* _Your objective_
Reproduce verbatim every line of the entries below, omitting the pictures from your answer.
<<<<
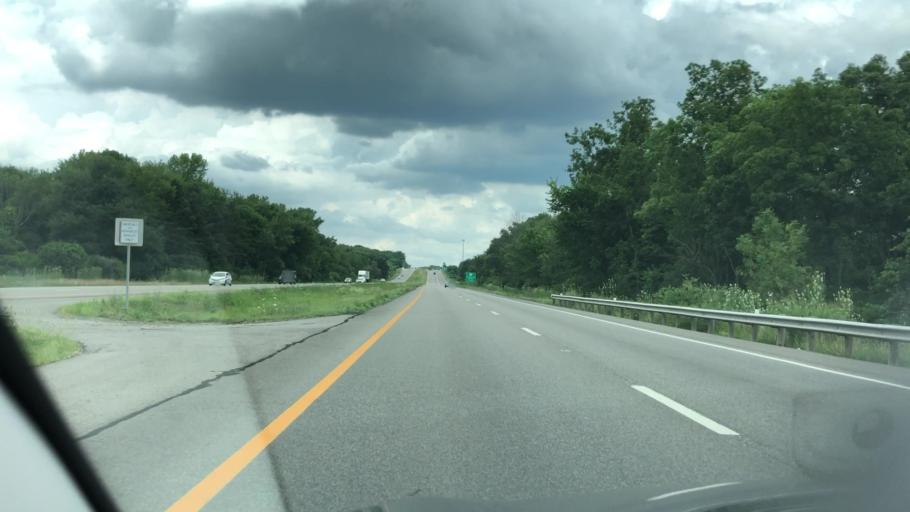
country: US
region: Ohio
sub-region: Summit County
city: Norton
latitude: 41.0877
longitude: -81.6608
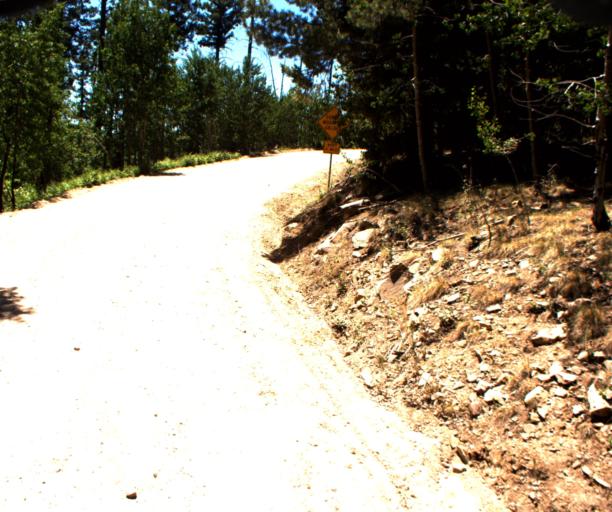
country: US
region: Arizona
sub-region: Graham County
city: Swift Trail Junction
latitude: 32.6939
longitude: -109.9068
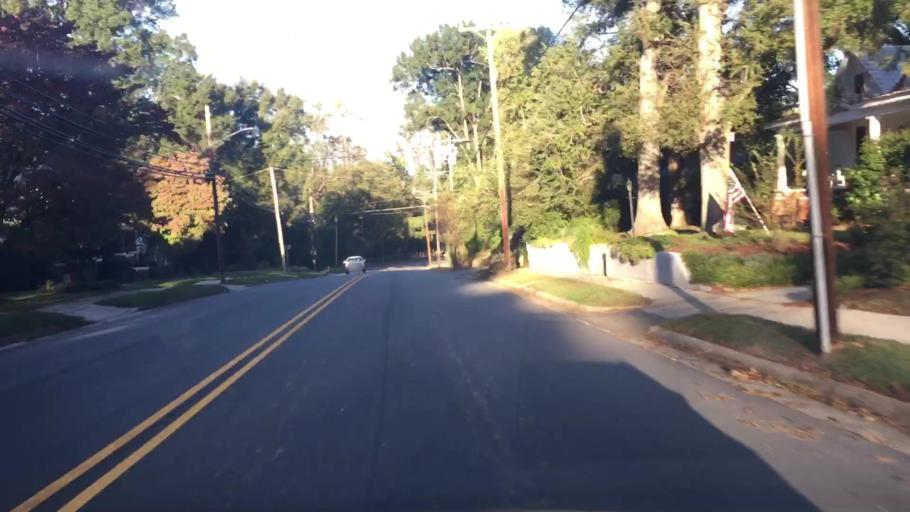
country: US
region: North Carolina
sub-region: Iredell County
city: Mooresville
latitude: 35.5797
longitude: -80.8080
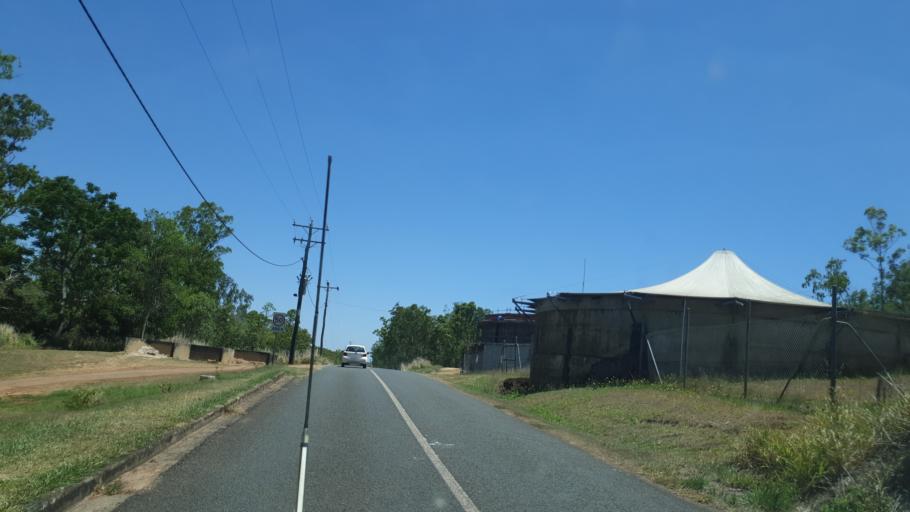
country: AU
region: Queensland
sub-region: Tablelands
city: Atherton
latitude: -17.2668
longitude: 145.4904
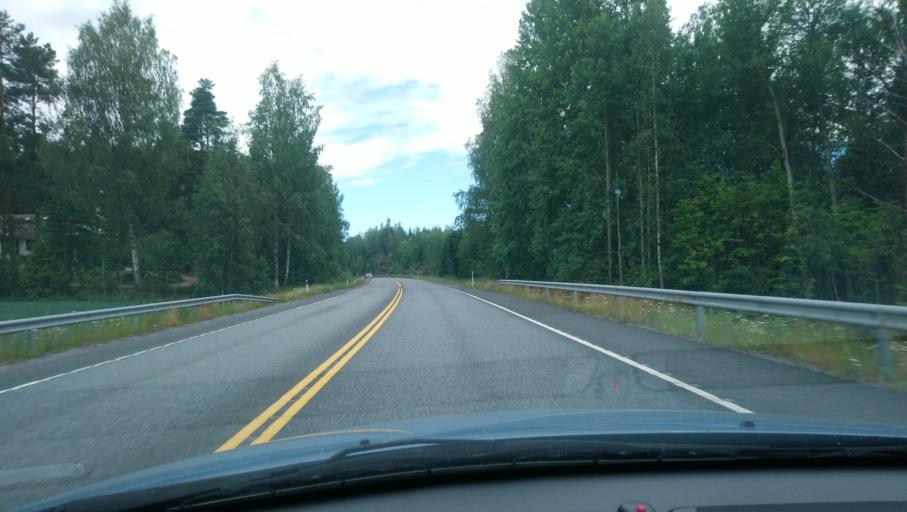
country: FI
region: Uusimaa
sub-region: Porvoo
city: Porvoo
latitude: 60.4231
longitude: 25.5796
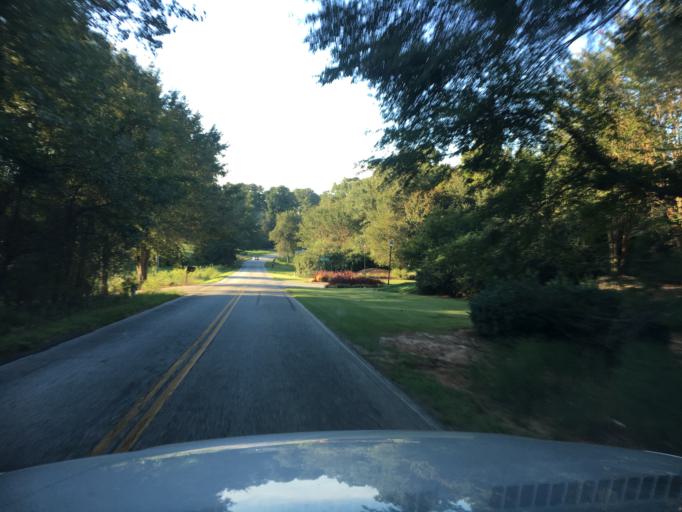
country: US
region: South Carolina
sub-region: Spartanburg County
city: Roebuck
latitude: 34.8824
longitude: -82.0481
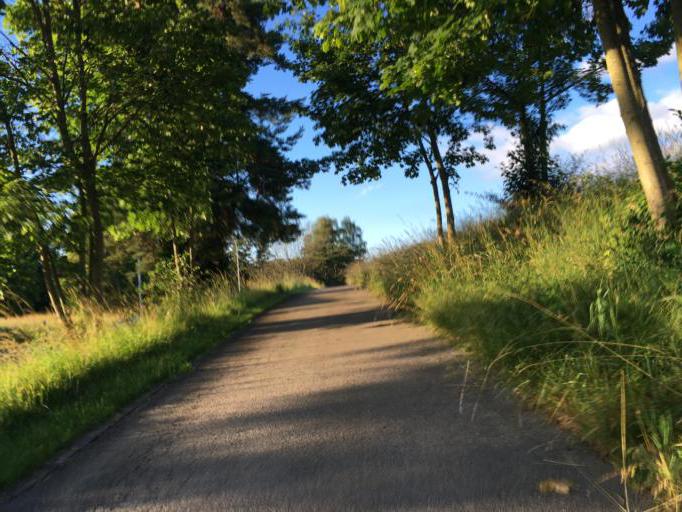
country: CH
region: Zurich
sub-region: Bezirk Meilen
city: Zollikon
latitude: 47.3419
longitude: 8.5823
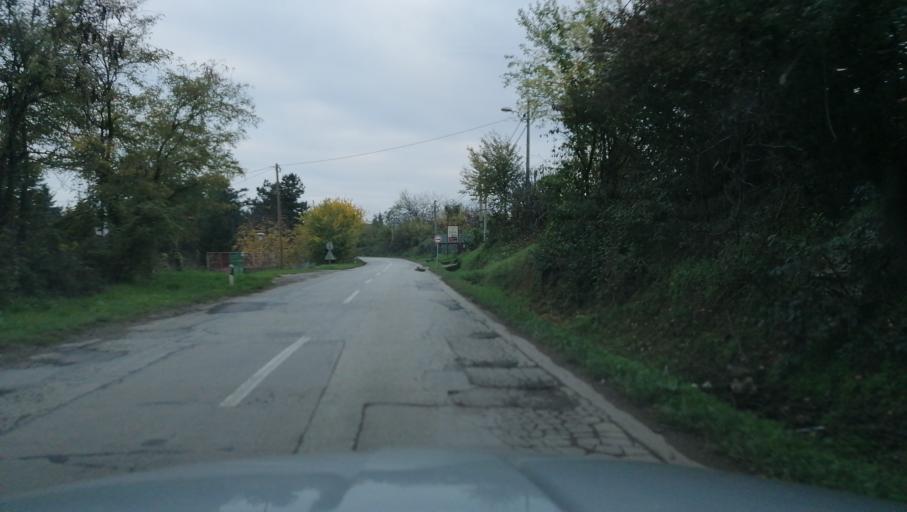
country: RS
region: Central Serbia
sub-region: Podunavski Okrug
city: Smederevo
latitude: 44.6568
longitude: 20.8721
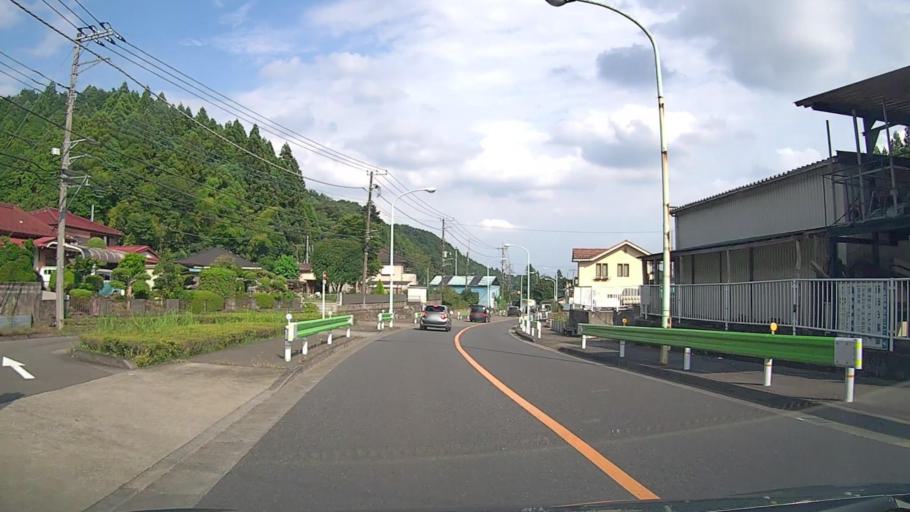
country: JP
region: Tokyo
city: Itsukaichi
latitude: 35.7122
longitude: 139.2336
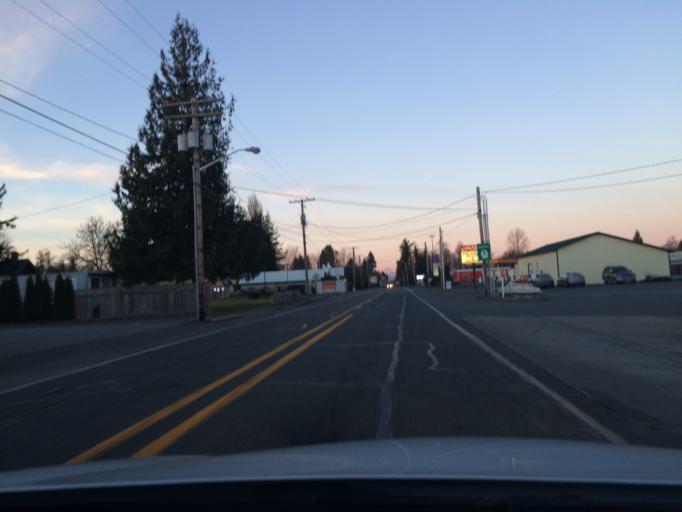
>>>>
* _Solution for this exercise_
country: US
region: Ohio
sub-region: Summit County
city: Norton
latitude: 41.0877
longitude: -81.6608
country: US
region: Arizona
sub-region: Graham County
city: Swift Trail Junction
latitude: 32.6939
longitude: -109.9068
country: US
region: North Carolina
sub-region: Iredell County
city: Mooresville
latitude: 35.5797
longitude: -80.8080
country: AU
region: Queensland
sub-region: Tablelands
city: Atherton
latitude: -17.2668
longitude: 145.4904
country: FI
region: Uusimaa
sub-region: Porvoo
city: Porvoo
latitude: 60.4231
longitude: 25.5796
country: US
region: South Carolina
sub-region: Spartanburg County
city: Roebuck
latitude: 34.8824
longitude: -82.0481
country: CH
region: Zurich
sub-region: Bezirk Meilen
city: Zollikon
latitude: 47.3419
longitude: 8.5823
country: RS
region: Central Serbia
sub-region: Podunavski Okrug
city: Smederevo
latitude: 44.6568
longitude: 20.8721
country: JP
region: Tokyo
city: Itsukaichi
latitude: 35.7122
longitude: 139.2336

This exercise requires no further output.